■ GEGEVEN TEKST
Voorbeeld meerkeuzevragen over Egypte
De oude Egyptenaren gingen langs de Nijl wonen omdat:
a) het daar vaak regende
b) alleen dat gebied vruchtbaar genoeg was voor de landbouw
c) de mensen daar beter tegen het water beschermd waren
d) de mensen geheel en al afhankelijk waren van de scheepvaart
De grond langs de Nijl was vruchtbaar omdat:
a) de Nijl het land onder water zette
b) de Nijl na overstroming een laagje slib achterliet
c) daar elk jaar veel regen viel
d) daar sloten en kanalen werden gegraven
Irrigatie is een manier om:
a) dijken aan te leggen
b) kanalen te graven
c) watertoevoer te regelen
d) regenwater tegen te houden
Irrigatie was in Egypte nodig om:
a) het land tegen jaarlijkse overstroming te beschermen
b) water uit de tijd van de overstroming vast te houden voor de droge tijd
c) het overvloedige regenwater te laten afvloeien
d) de velden voor de rijstbouw te laten vollopen
De noodzaak van belastingheffing.
Bij het besturen van het land werd de farao geholpen door ambtenaren. In het levensonderhoud van de bestuurders moest voorzien worden door het volk: dit volk moest belasting gaan betalen.
Om alle gegevens voor de belastingheffing te kunnen onthouden, werd een (beeld)schrift bedacht.

■ GETOONDE GEGEVENS

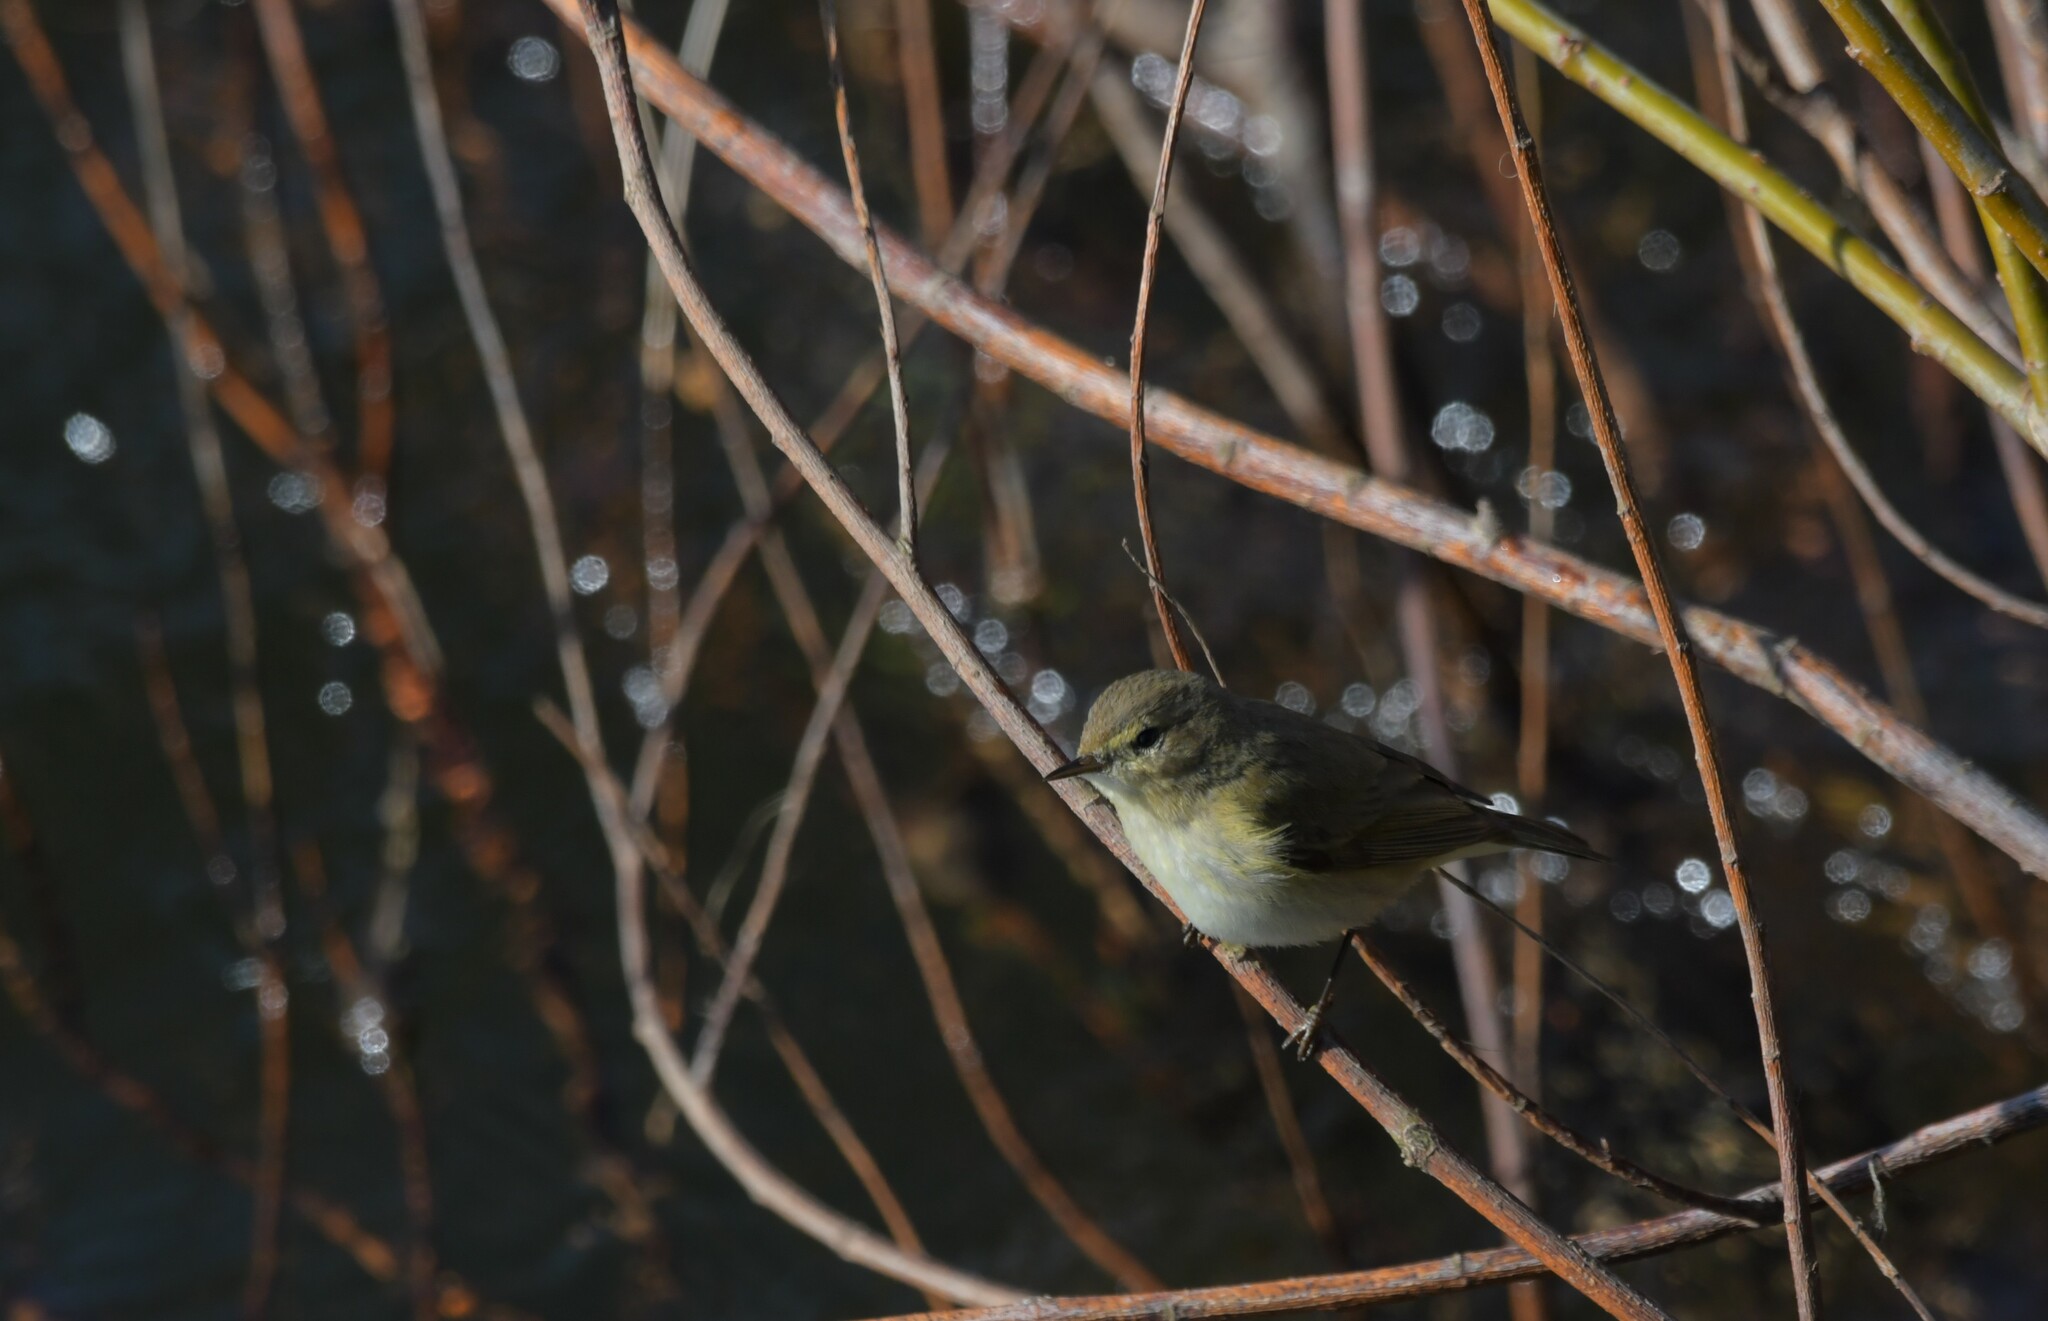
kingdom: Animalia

■ WAT WORDT GEVRAAGD
**1.** Waarom werd volgens de tekst over Egypte een (beeld)schrift bedacht?
**2.** Beoordeel of de volgende beweringen kloppen met de tekst over Egypte. Antwoord telkens met ja of nee en citeer de woorden uit de tekst die de doorslag geven.
(a) De farao kreeg bij het besturen van het land hulp van ambtenaren.
(b) De ambtenaren moesten belasting betalen aan het volk.
(c) Een van de keuzemogelijkheden bij de vraag wat irrigatie is, luidt dat het een manier is om dijken aan te leggen.
Het materiaal staat los van de tekst over Egypte.

■ OPLOSSINGEN
**1.** Om alle gegevens voor de belastingheffing te kunnen onthouden.

**2.**
(a) Ja: "Bij het besturen van het land werd de farao geholpen door ambtenaren."
(b) Nee: "In het levensonderhoud van de bestuurders moest voorzien worden door het volk: dit volk moest belasting gaan betalen."
(c) Ja: "a) dijken aan te leggen"